> [Task instructions]
Find the line with "T4, status: Started -> Planned" in the entries below, then reproduce it and every line after it down to and including the line with "T19, owner: Zara Adams -> Betty West", exactly.

> [Dataset extract]
————————

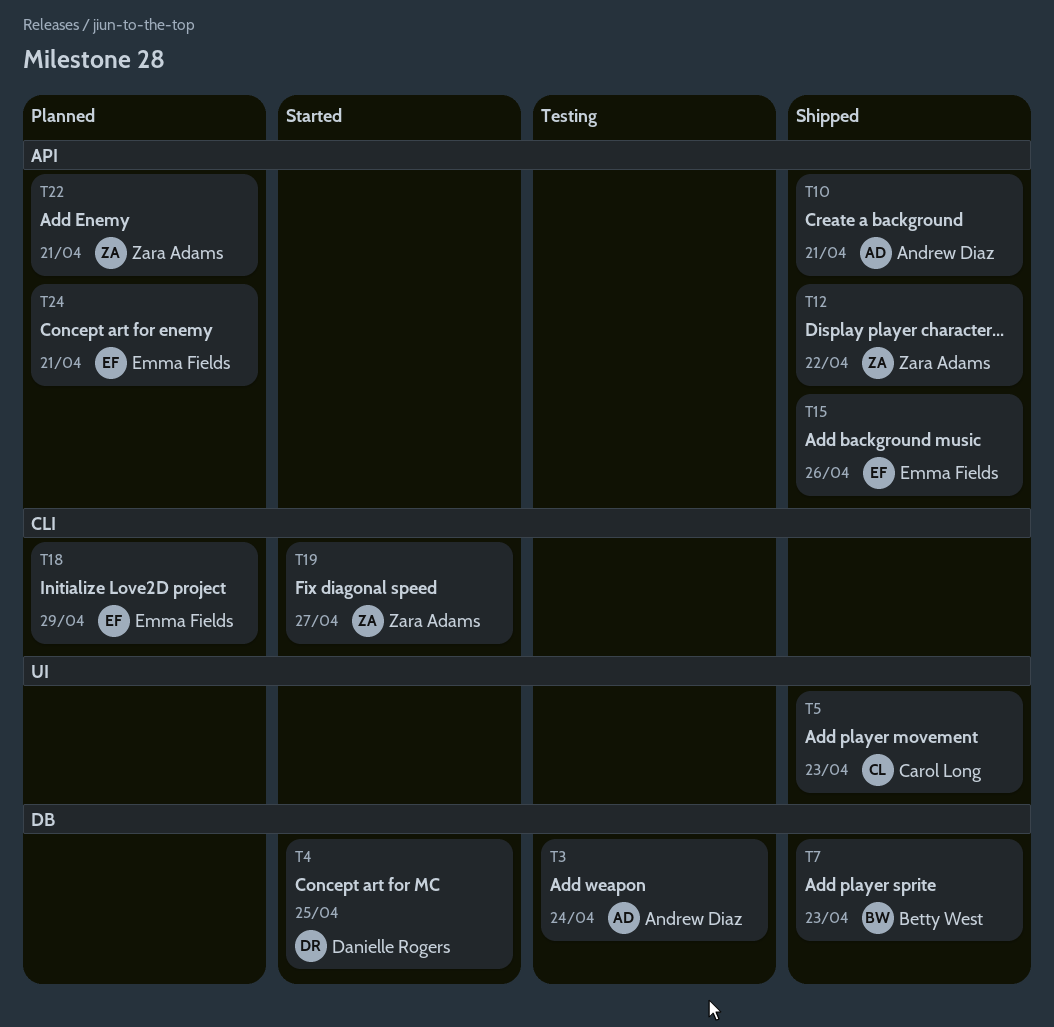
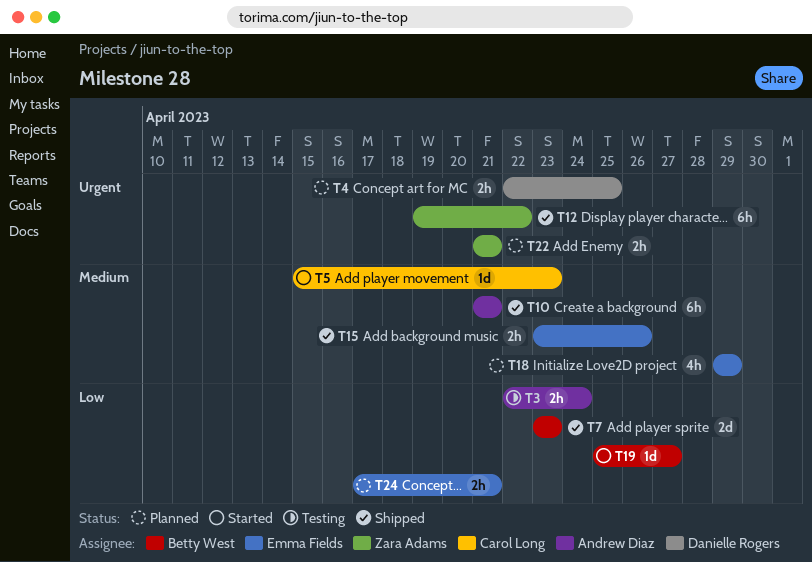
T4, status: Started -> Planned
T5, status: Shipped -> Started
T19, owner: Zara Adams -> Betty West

————————

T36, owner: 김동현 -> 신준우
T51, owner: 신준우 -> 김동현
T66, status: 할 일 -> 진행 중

————————

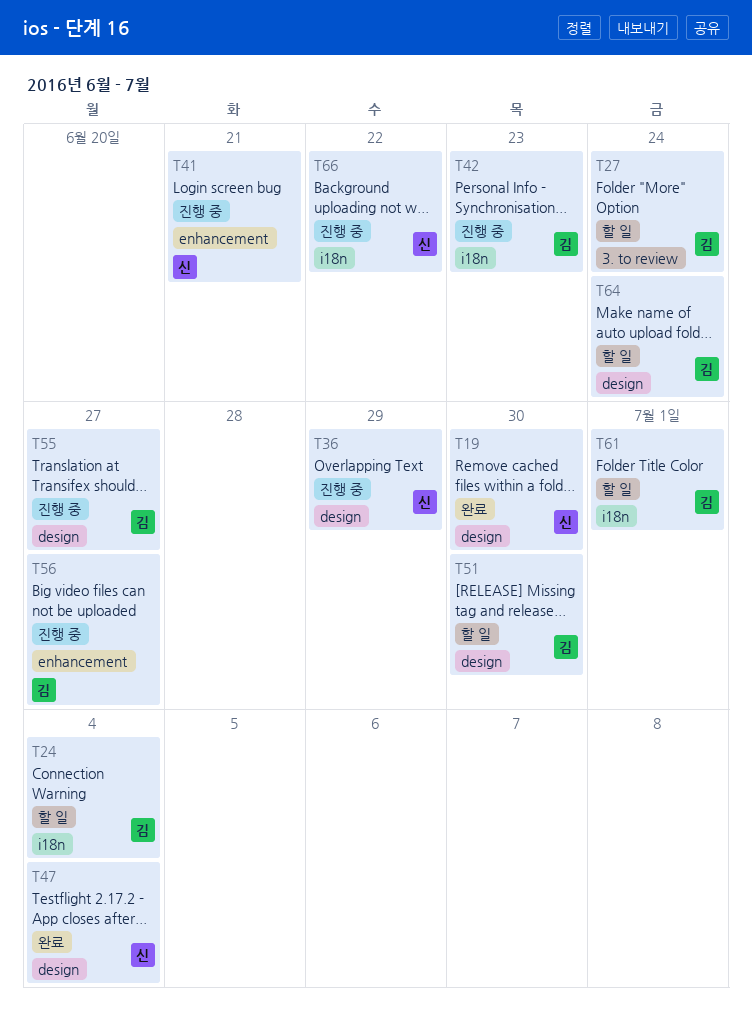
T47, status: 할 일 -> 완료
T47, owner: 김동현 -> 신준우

————————

> [Exercise solution]
T4, status: Started -> Planned
T5, status: Shipped -> Started
T19, owner: Zara Adams -> Betty West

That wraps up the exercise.